LIMERICK is “taking the lead” in changes across Ireland and is “on the verge of doing something very important”, believes John Moran, secretary general at the Department of Finance.
Mungret man Mr Moran is one of Ireland’s most senior civil servants, and also sits on the board of the European Investment Bank, which – it is hoped – will grant a huge loan to develop infrastructural projects to the city in Jessica funding.
The guest of honour at the Limerick Chamber Regional Business Awards, Mr Moran urged the city to look towards Europe for support, as opposed to the more traditional route of America.
“If Limerick can think bigger in what it is going, it can really take things up to a European scale. All European projects are set up somewhere in Europe, and there is no reason why Limerick cannot think, ‘We can have European projects here, European companies, and European subsidies,’” he said.
Indeed, hundreds of millions of euro in loans are expected to pour into the city over the coming years to fund a series of large-scale infrastructural projects.
It is expected that as much as €250m in funding from the European Investment Bank could be put in place as early as December 9.
This will set in train the ‘Limerick 2030’ plans to transform the city centre, including a redevelopment of the Opera Centre site into office space, and potentially accommodation for students.
The project overall is anticipated to deliver up to 5,000 jobs.
The EIB has already approved a €100m loan for a capital redevelopment plan for the University of Limerick (UL).
And the secretary general at the Department of Finance John Moran has revealed this will be signed off on December 9 next.
Mr Moran indicated plans will be accelerated for an overall application for funding at this time.
It is understood that a high-level team has been put in place, involving representatives of the Chamber, City Council, LIT and UL to ensure Limerick’s application for €250m is successful.
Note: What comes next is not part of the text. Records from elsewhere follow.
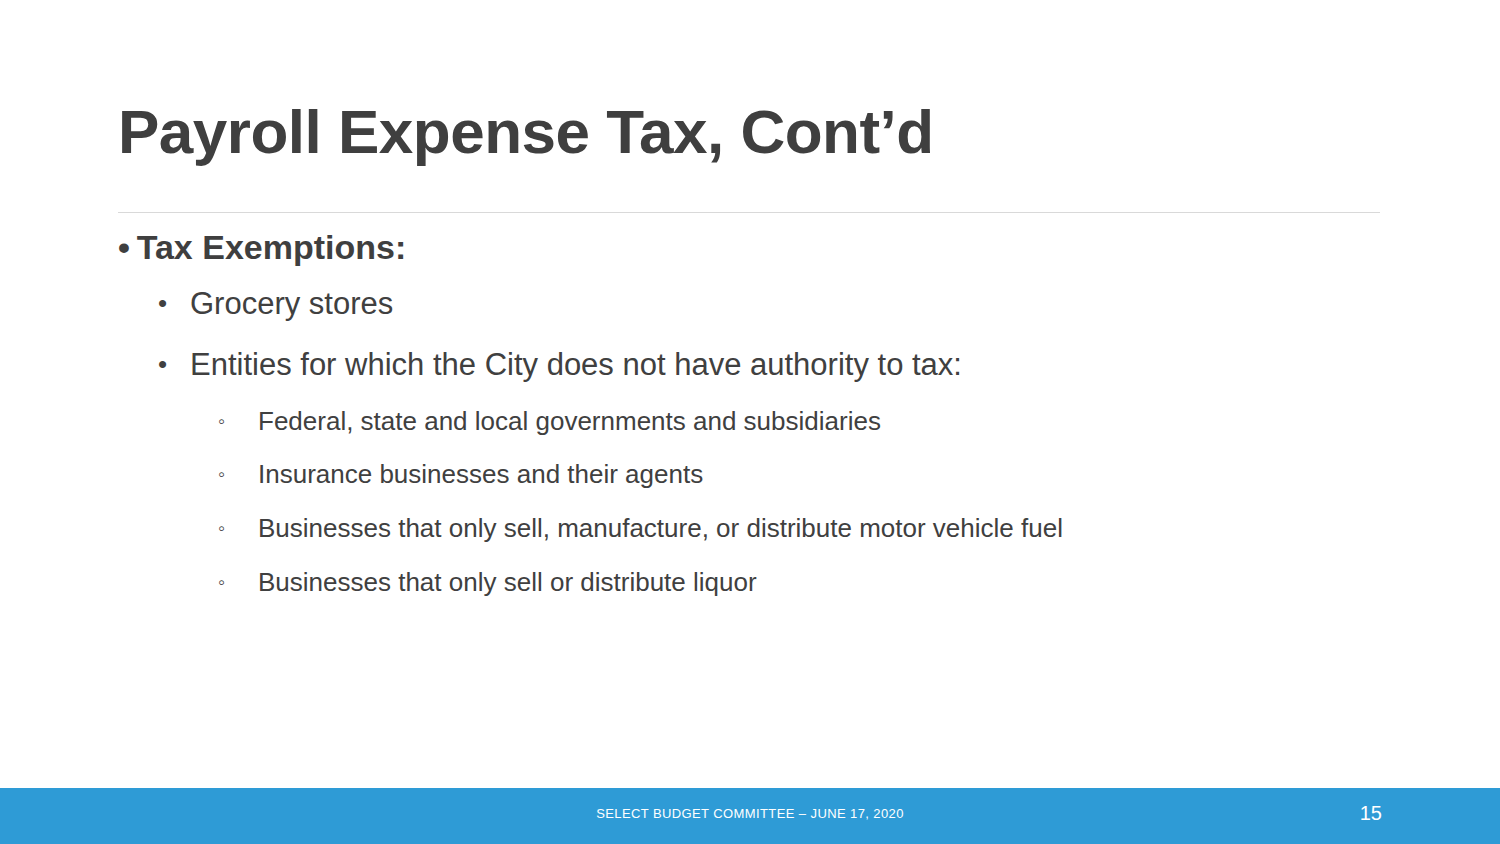Payroll Expense Tax, Cont’d
•Tax Exemptions:
•Grocery stores
•Entities for which the City does not have authority to tax:
◦Federal, state and local governments and subsidiaries
◦Insurance businesses and their agents
◦Businesses that only sell, manufacture, or distribute motor vehicle fuel
◦Businesses that only sell or distribute liquor
SELECT BUDGET COMMITTEE – JUNE 17, 2020
15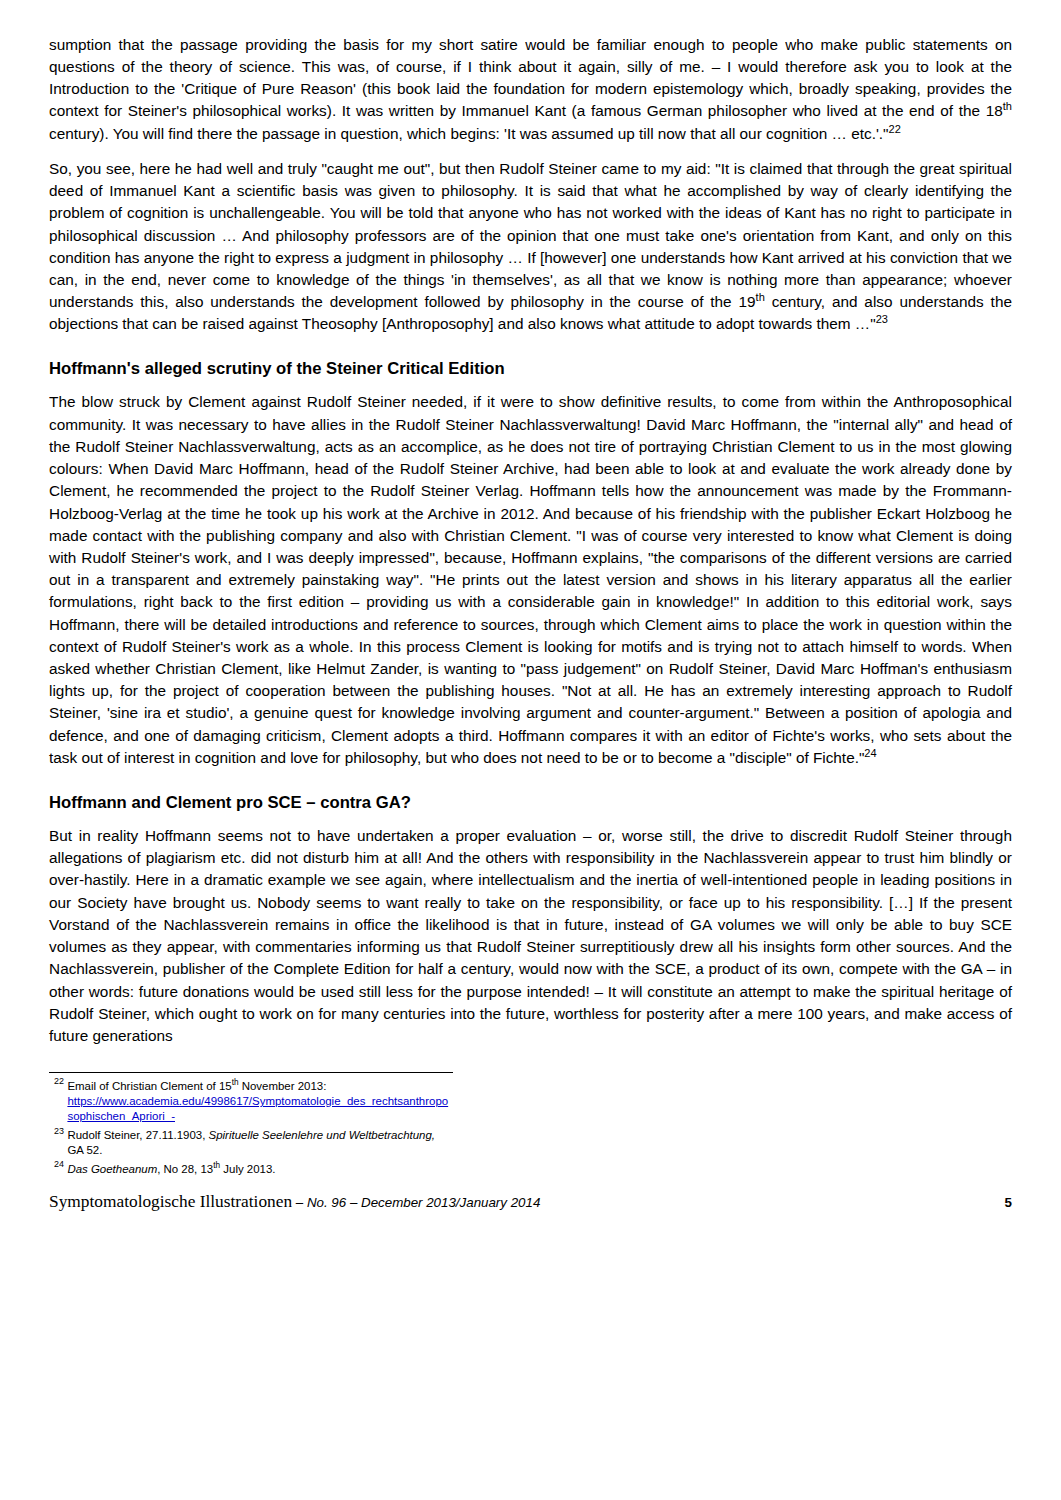sumption that the passage providing the basis for my short satire would be familiar enough to people who make public statements on questions of the theory of science. This was, of course, if I think about it again, silly of me. – I would therefore ask you to look at the Introduction to the 'Critique of Pure Reason' (this book laid the foundation for modern epistemology which, broadly speaking, provides the context for Steiner's philosophical works). It was written by Immanuel Kant (a famous German philosopher who lived at the end of the 18th century). You will find there the passage in question, which begins: 'It was assumed up till now that all our cognition … etc.'."22
So, you see, here he had well and truly "caught me out", but then Rudolf Steiner came to my aid: "It is claimed that through the great spiritual deed of Immanuel Kant a scientific basis was given to philosophy. It is said that what he accomplished by way of clearly identifying the problem of cognition is unchallengeable. You will be told that anyone who has not worked with the ideas of Kant has no right to participate in philosophical discussion … And philosophy professors are of the opinion that one must take one's orientation from Kant, and only on this condition has anyone the right to express a judgment in philosophy … If [however] one understands how Kant arrived at his conviction that we can, in the end, never come to knowledge of the things 'in themselves', as all that we know is nothing more than appearance; whoever understands this, also understands the development followed by philosophy in the course of the 19th century, and also understands the objections that can be raised against Theosophy [Anthroposophy] and also knows what attitude to adopt towards them …"23
Hoffmann's alleged scrutiny of the Steiner Critical Edition
The blow struck by Clement against Rudolf Steiner needed, if it were to show definitive results, to come from within the Anthroposophical community. It was necessary to have allies in the Rudolf Steiner Nachlassverwaltung! David Marc Hoffmann, the "internal ally" and head of the Rudolf Steiner Nachlassverwaltung, acts as an accomplice, as he does not tire of portraying Christian Clement to us in the most glowing colours: When David Marc Hoffmann, head of the Rudolf Steiner Archive, had been able to look at and evaluate the work already done by Clement, he recommended the project to the Rudolf Steiner Verlag. Hoffmann tells how the announcement was made by the Frommann-Holzboog-Verlag at the time he took up his work at the Archive in 2012. And because of his friendship with the publisher Eckart Holzboog he made contact with the publishing company and also with Christian Clement. "I was of course very interested to know what Clement is doing with Rudolf Steiner's work, and I was deeply impressed", because, Hoffmann explains, "the comparisons of the different versions are carried out in a transparent and extremely painstaking way". "He prints out the latest version and shows in his literary apparatus all the earlier formulations, right back to the first edition – providing us with a considerable gain in knowledge!" In addition to this editorial work, says Hoffmann, there will be detailed introductions and reference to sources, through which Clement aims to place the work in question within the context of Rudolf Steiner's work as a whole. In this process Clement is looking for motifs and is trying not to attach himself to words. When asked whether Christian Clement, like Helmut Zander, is wanting to "pass judgement" on Rudolf Steiner, David Marc Hoffman's enthusiasm lights up, for the project of cooperation between the publishing houses. "Not at all. He has an extremely interesting approach to Rudolf Steiner, 'sine ira et studio', a genuine quest for knowledge involving argument and counter-argument." Between a position of apologia and defence, and one of damaging criticism, Clement adopts a third. Hoffmann compares it with an editor of Fichte's works, who sets about the task out of interest in cognition and love for philosophy, but who does not need to be or to become a "disciple" of Fichte."24
Hoffmann and Clement pro SCE – contra GA?
But in reality Hoffmann seems not to have undertaken a proper evaluation – or, worse still, the drive to discredit Rudolf Steiner through allegations of plagiarism etc. did not disturb him at all! And the others with responsibility in the Nachlassverein appear to trust him blindly or over-hastily. Here in a dramatic example we see again, where intellectualism and the inertia of well-intentioned people in leading positions in our Society have brought us. Nobody seems to want really to take on the responsibility, or face up to his responsibility. […] If the present Vorstand of the Nachlassverein remains in office the likelihood is that in future, instead of GA volumes we will only be able to buy SCE volumes as they appear, with commentaries informing us that Rudolf Steiner surreptitiously drew all his insights form other sources. And the Nachlassverein, publisher of the Complete Edition for half a century, would now with the SCE, a product of its own, compete with the GA – in other words: future donations would be used still less for the purpose intended! – It will constitute an attempt to make the spiritual heritage of Rudolf Steiner, which ought to work on for many centuries into the future, worthless for posterity after a mere 100 years, and make access of future generations
Email of Christian Clement of 15th November 2013:
https://www.academia.edu/4998617/Symptomatologie_des_rechtsanthroposophischen_Apriori_-
Rudolf Steiner, 27.11.1903, Spirituelle Seelenlehre und Weltbetrachtung, GA 52.
Das Goetheanum, No 28, 13th July 2013.
Symptomatologische Illustrationen – No. 96 – December 2013/January 2014 5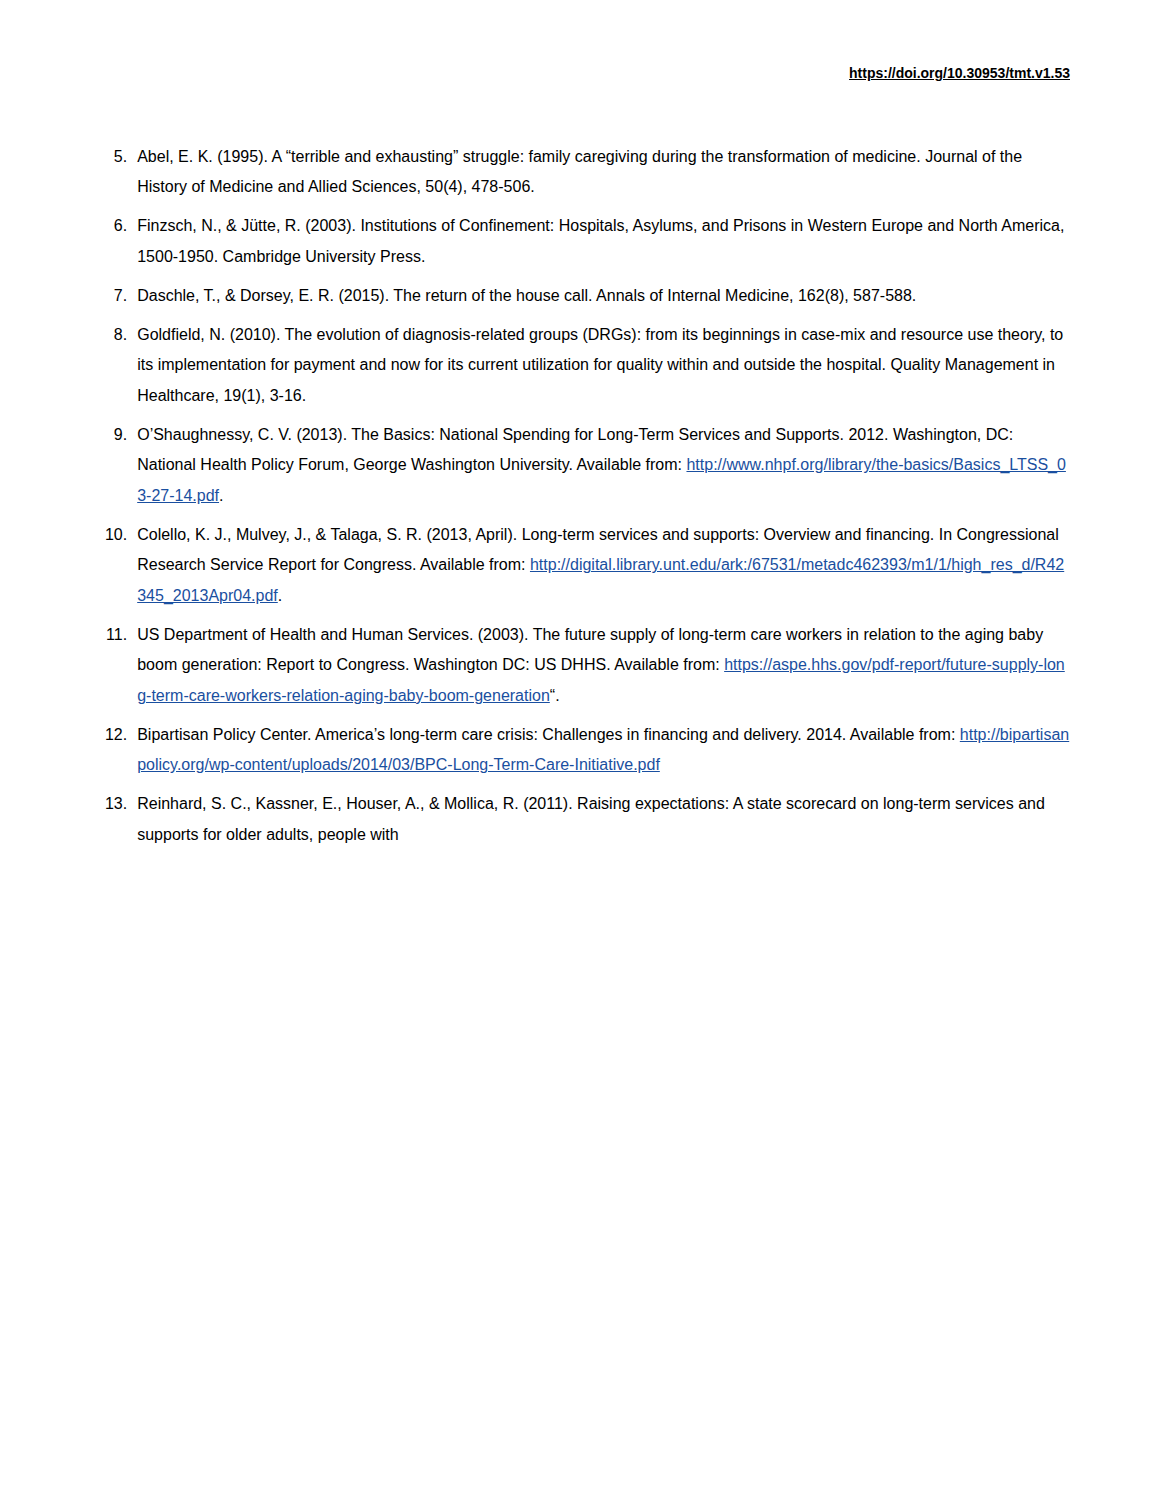https://doi.org/10.30953/tmt.v1.53
Abel, E. K. (1995). A “terrible and exhausting” struggle: family caregiving during the transformation of medicine. Journal of the History of Medicine and Allied Sciences, 50(4), 478-506.
Finzsch, N., & Jütte, R. (2003). Institutions of Confinement: Hospitals, Asylums, and Prisons in Western Europe and North America, 1500-1950. Cambridge University Press.
Daschle, T., & Dorsey, E. R. (2015). The return of the house call. Annals of Internal Medicine, 162(8), 587-588.
Goldfield, N. (2010). The evolution of diagnosis-related groups (DRGs): from its beginnings in case-mix and resource use theory, to its implementation for payment and now for its current utilization for quality within and outside the hospital. Quality Management in Healthcare, 19(1), 3-16.
O’Shaughnessy, C. V. (2013). The Basics: National Spending for Long-Term Services and Supports. 2012. Washington, DC: National Health Policy Forum, George Washington University. Available from: http://www.nhpf.org/library/the-basics/Basics_LTSS_03-27-14.pdf.
Colello, K. J., Mulvey, J., & Talaga, S. R. (2013, April). Long-term services and supports: Overview and financing. In Congressional Research Service Report for Congress. Available from: http://digital.library.unt.edu/ark:/67531/metadc462393/m1/1/high_res_d/R42345_2013Apr04.pdf.
US Department of Health and Human Services. (2003). The future supply of long-term care workers in relation to the aging baby boom generation: Report to Congress. Washington DC: US DHHS. Available from: https://aspe.hhs.gov/pdf-report/future-supply-long-term-care-workers-relation-aging-baby-boom-generation“.
Bipartisan Policy Center. America’s long-term care crisis: Challenges in financing and delivery. 2014. Available from: http://bipartisanpolicy.org/wp-content/uploads/2014/03/BPC-Long-Term-Care-Initiative.pdf
Reinhard, S. C., Kassner, E., Houser, A., & Mollica, R. (2011). Raising expectations: A state scorecard on long-term services and supports for older adults, people with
Addressing the dinner, Mr Moran jokingly described Jessica as “this woman who has become the best friend of everyone in Ireland.”
“I remember Michael Noonan asking me one day who is this Jessica – we need to find out about her, and get to know her,” he laughed.
Mr Moran said everyone must work together to ensure Limerick’s year as City of Culture is a success - or they can forget the idea of being a European capital in 2020.
“There will be no 2020 if this doesn’t work. This has to be the best city of culture we have seen,” he said.